Day/Week/Month 도메인으로 총 181.1시간의 MM-Lifelong을 구성하여 다양한 희소성을 가진 연속적 수명을 시뮬레이션한다.
단서 기반 주석(clue-grounded annotations)을 사용해 실제 시간 위치를 가능하게 하고 두 가지 작업 유형(Needle-in-a-Lifestream, Multi-Hop Reasoning)을 가능하게 한다.
언어가 보강된 신념 상태를 구성하는 두 단계 루프를 갖는 Recursive Multimodal Agent(ReMA)를 도입한다: 인식에서 기억으로, 기억 기반 제어 행동(Answer, MMInspect, MemSearch)으로의 재귀적 추론.
맥락 병목 현상을 보여주며 Lifelong 태스크에서 ReMA의 더 높은 정확도와 근거 제시를 입증하기 위해 엔드-투-엔드 MLLMs와 에이전트 베이스라인을 벤치마크 한다.

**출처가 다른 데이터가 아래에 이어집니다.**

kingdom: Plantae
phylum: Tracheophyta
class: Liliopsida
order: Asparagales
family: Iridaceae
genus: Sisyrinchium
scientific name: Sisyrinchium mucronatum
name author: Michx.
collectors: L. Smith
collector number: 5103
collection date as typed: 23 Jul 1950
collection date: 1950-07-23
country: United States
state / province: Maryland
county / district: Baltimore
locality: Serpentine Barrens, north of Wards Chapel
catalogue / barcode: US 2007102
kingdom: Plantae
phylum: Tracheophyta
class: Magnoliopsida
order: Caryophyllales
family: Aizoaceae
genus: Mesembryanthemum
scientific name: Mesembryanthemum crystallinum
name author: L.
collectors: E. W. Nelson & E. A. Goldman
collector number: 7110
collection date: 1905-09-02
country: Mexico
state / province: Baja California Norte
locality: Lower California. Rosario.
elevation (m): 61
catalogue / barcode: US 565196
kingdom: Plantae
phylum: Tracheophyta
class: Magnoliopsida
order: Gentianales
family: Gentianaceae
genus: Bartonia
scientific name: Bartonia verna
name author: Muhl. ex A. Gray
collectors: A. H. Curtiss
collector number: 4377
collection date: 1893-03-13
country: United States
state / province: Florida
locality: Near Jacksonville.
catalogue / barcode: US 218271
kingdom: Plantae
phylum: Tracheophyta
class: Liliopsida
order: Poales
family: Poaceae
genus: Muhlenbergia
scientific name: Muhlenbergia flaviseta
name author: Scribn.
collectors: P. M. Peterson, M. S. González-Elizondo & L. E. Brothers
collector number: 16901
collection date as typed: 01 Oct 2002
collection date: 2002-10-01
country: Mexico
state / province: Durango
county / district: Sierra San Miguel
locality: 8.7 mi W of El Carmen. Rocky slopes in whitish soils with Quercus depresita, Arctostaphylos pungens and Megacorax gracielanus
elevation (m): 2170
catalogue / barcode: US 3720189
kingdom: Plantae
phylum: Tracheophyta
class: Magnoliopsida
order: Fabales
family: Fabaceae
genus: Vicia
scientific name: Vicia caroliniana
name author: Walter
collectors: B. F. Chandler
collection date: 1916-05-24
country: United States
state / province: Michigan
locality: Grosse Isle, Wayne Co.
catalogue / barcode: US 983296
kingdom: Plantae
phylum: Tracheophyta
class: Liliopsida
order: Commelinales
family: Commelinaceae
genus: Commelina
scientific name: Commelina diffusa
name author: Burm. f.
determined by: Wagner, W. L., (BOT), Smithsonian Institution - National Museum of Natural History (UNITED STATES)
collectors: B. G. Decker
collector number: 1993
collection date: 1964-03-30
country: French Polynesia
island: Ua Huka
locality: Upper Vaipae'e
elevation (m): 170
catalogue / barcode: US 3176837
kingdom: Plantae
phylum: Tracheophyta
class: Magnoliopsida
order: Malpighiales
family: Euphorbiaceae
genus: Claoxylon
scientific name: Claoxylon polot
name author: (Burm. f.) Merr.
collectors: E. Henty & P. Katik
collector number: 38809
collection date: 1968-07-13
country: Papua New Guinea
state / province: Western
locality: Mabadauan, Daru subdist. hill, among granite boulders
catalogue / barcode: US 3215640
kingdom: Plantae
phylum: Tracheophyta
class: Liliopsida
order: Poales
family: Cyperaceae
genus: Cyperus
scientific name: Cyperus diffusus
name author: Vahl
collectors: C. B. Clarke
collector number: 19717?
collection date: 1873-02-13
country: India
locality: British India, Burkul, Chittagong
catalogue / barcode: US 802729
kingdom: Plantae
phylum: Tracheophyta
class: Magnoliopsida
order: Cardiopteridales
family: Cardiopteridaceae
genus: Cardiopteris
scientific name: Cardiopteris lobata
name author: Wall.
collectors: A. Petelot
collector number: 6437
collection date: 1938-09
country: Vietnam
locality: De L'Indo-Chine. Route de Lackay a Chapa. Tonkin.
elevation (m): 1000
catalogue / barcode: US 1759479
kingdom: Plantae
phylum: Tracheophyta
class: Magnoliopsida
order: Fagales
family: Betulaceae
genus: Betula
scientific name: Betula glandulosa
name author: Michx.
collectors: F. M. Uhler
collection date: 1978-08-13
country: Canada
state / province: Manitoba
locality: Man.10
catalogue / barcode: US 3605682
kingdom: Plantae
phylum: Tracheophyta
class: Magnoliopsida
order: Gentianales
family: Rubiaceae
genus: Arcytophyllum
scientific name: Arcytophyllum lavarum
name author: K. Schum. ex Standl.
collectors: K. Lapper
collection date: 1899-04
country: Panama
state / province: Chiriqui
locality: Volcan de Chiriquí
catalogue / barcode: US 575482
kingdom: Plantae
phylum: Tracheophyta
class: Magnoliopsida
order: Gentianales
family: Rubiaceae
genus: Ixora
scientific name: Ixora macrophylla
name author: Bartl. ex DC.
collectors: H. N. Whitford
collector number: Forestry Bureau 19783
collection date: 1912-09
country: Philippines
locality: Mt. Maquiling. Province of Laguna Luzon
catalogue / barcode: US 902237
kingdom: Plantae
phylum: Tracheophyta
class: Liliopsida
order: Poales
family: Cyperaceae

Figure 1 : Physical Temporal Span vs. Scale. The x-axis represents the Physical Temporal Span ( $T_{span}$ ), while bubble size indicates Observational Duration ( $T_{dur}$ ). Unlike existing datasets clustered in the bottom-left (short clips, $T_{span}\approx T_{dur}$ ), MM-Lifelong occupies the un

실험 결과

연구 질문

RQ1현 시점의 다중 모달 학습자들이 희소한 시간 구간과 도메인 변화가 있는 Lifelong Horizon 제약 하에서 어떻게 수행하는가?
RQ2재귀적이고 메모리 보강된 에이전트(ReMA)가 Lifelong, 멀티모달 스트림에서 엔드 투 엔드 MLLMs보다 성능이 우수한가?
RQ3수일에서 주까지 성능을 유지하기 위한 효과적인 메모리 업데이트 세분성과 추론 깊이는 무엇인가?
RQ4단서 기반 주석이 다중 시간 해상도에서 견고한 평가 및 근거 제시에 기여하는가?
RQ5다른 백본 모델(컨트롤러 및 MLLM 도구)이 Lifelong 추론과 근거 제시에 미치는 영향은 어느 정도인가?

주요 결과

엔드투엔드 MLLMs는 컨텍스트가 커질수록 Working Memory Bottleneck을 보이며 성능이 포화되거나 저하된다.
전역 비디오 위치에 의존하는 에이전트 베이스라인은 월간 규모의 희소성에서 붕괴하는 반면, ReMA는 재귀와 동적 메모리로 확장한다.
ReMA는 Month에서 Val@Month 18.62%, Week/Day 세트에서 가장 높은 정확도 및 강력한 근거 제시를 달성한다(Ref@300 16.37%).
더 촘촘한 인지 해상도(예: 2분 Δt)가 정확도와 근거 제시에 도움이 되며, 전체 비디오 해상도는 노이즈와 추론 비용으로 성능이 저하된다.
인식과 제어에 대해 멀티모달 백본(MLLMs)을 사용하는 것이 텍스트 전용 컨트롤러보다 더 좋은 결과를 낳아 lifecycle 추론에서 다중 모달 정렬의 중요성을 보여준다.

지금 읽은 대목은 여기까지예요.